Let $X\subset \mathbb{A}^n$ be an affine variety then $X= Z(I)$ is the zero locus of the ideal $I$. In general the tangent cone at $0$ is define as $TC= Z(I^{in})$ where $I^{in}$ is the initial ideal and $TS= Z(I^{lin})$ is the tangent space. If $I=(f)$ then it's easy compute tangent space and cone in fact $I^{in}=(f^{in})$ and $I^{lin}= (f^{lin})$. My question is : if the Ideal $I$ is not principal there is a general way to compute the initial ideal and the linearization. Because for $TS$ in general I can use the definition $TS= \sum_i \frac{\partial f_j}{\partial x_i}f(p)(x_i-p)=0$ but for the tangent cone?

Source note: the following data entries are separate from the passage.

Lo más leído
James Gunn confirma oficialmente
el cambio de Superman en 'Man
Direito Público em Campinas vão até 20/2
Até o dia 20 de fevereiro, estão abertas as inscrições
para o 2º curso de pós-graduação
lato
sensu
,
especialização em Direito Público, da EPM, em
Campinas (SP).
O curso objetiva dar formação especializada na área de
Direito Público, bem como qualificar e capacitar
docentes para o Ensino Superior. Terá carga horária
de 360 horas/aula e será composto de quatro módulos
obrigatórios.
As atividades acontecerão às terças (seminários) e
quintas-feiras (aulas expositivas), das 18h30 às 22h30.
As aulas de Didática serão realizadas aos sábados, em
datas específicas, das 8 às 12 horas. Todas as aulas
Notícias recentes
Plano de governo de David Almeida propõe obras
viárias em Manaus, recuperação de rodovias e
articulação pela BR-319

If the ideal I is homogeneus $I^{in}=I$? And if it is homogeneus of degree >1 $I^{lin}=0$? Thanks for the clarifications!

Answer 1

If $0\in Z(I)$, you always have $(f_1,\dots,f_m)^{\text{lin}} = (f_1^{\text{lin}},\dots,f_m^{\text{lin}})$ (this is why it agrees with doing the partial derivative thing), which is pretty easy to prove (each $f_i$ has no constant term, and if you write out a generic element of $I$, its linear term will pretty clearly be a combination of the linear terms of the $f_i$). And so, for your other question, yes -- if all $f_i$ have degree at least 2, then $I^{\text{lin}} = 0$ (also because all partial derivatives at $0$ are equal to $0$).

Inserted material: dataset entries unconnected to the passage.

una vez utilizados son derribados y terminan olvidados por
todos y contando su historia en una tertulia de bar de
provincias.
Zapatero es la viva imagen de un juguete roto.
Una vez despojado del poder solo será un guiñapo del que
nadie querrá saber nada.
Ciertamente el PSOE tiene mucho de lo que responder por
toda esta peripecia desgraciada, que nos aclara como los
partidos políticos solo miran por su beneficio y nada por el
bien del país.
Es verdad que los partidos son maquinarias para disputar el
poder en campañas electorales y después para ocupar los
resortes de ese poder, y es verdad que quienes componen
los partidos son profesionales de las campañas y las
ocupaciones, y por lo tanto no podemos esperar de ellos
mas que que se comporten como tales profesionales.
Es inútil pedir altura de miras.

And yes, if $I$ is homogeneous, then $I^{\text{in}} = I$: for any $f\in I$, we have that the homogeneous component $f^{\text{in}} \in I$, too, and conversely if $g\in I^{\text{in}}$, then it's the lowest-degree term of some $f\in I$, so it's also in $I$ since it's a homogeneous component of $f$.

As for the question of how to compute $I^{\text{in}}$ in general, I'm not so sure, and I would even guess that there's not a good algorithm. I think you could basically use Buchberger's algorithm, but it would require you to be able to find LCMs/GCDs of multivariate polynomials (which you can probably do by hand for simple examples, so it might still be useful). I'm not really making a claim about this -- I just don't know of a good way to do it. Basically, you keep trying to cancel out the lowest degree terms using pairs of polynomials until you can't do so (nontrivially) anymore.

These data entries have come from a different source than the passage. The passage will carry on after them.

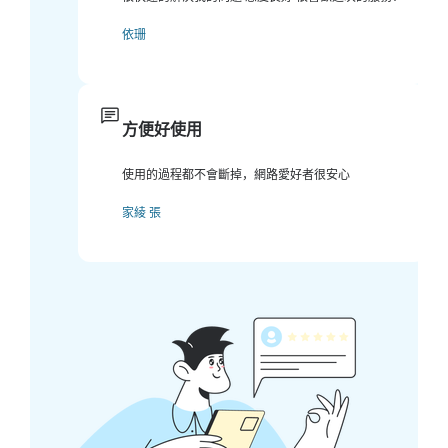
依珊
方便好使用
使用的過程都不會斷掉，網路愛好者很安心
家綾 張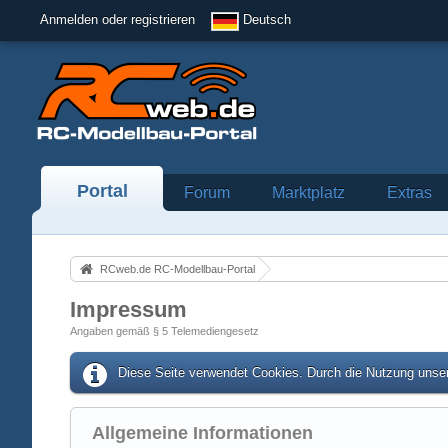
Anmelden oder registrieren
Deutsch
Portal
Forum
Marktplatz
Extras
RCweb.de RC-Modellbau-Portal
Impressum
Angaben gemäß § 5 Telemediengesetz
Diese Seite verwendet Cookies. Durch die Nutzung unser
Allgemeine Informationen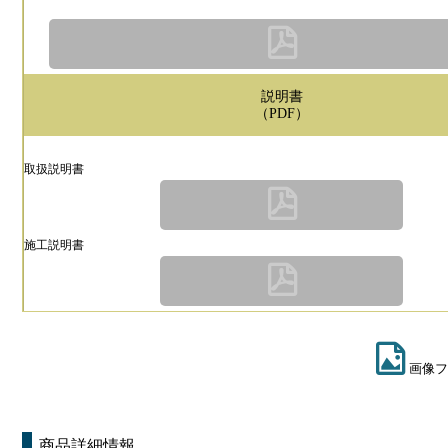
説明書
（PDF）
取扱説明書
施工説明書
画像フ
商品詳細情報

Take this example from Section 4g of J.S. Milne's AG notes. Consider $I=(xy,xz+z(y^2-z^2))$. We have that $-z(xy)+y(xz+z(y^2-z^2)) = yz(y^2-z^2) \in I$, but $yz(y^2-z^2)\notin(xy,xz)$, and actually $I^{\text{in}} = (xy,xz,yz(y^2-z^2))$. You see how we found the GCD of the two initial terms of the generators to make them cancel 'minimally', then added the leading term of the resulting polynomial to our list of generators for the initial ideal. We keep a list of all the polynomials we encountered, too (not just their leading terms, which we keep as generators for the initial ideal). Now that we added this one, we check if any of the new pairs in the list of whole polynomials have nontrivial GCDs and repeat. In this case, the algorithm ends here, because repeating the process yields no new initial terms. This algorithm definitely terminates, by the Noetherianness of the polynomial ring, and I think it also gives you a full list of generators for the initial ideal.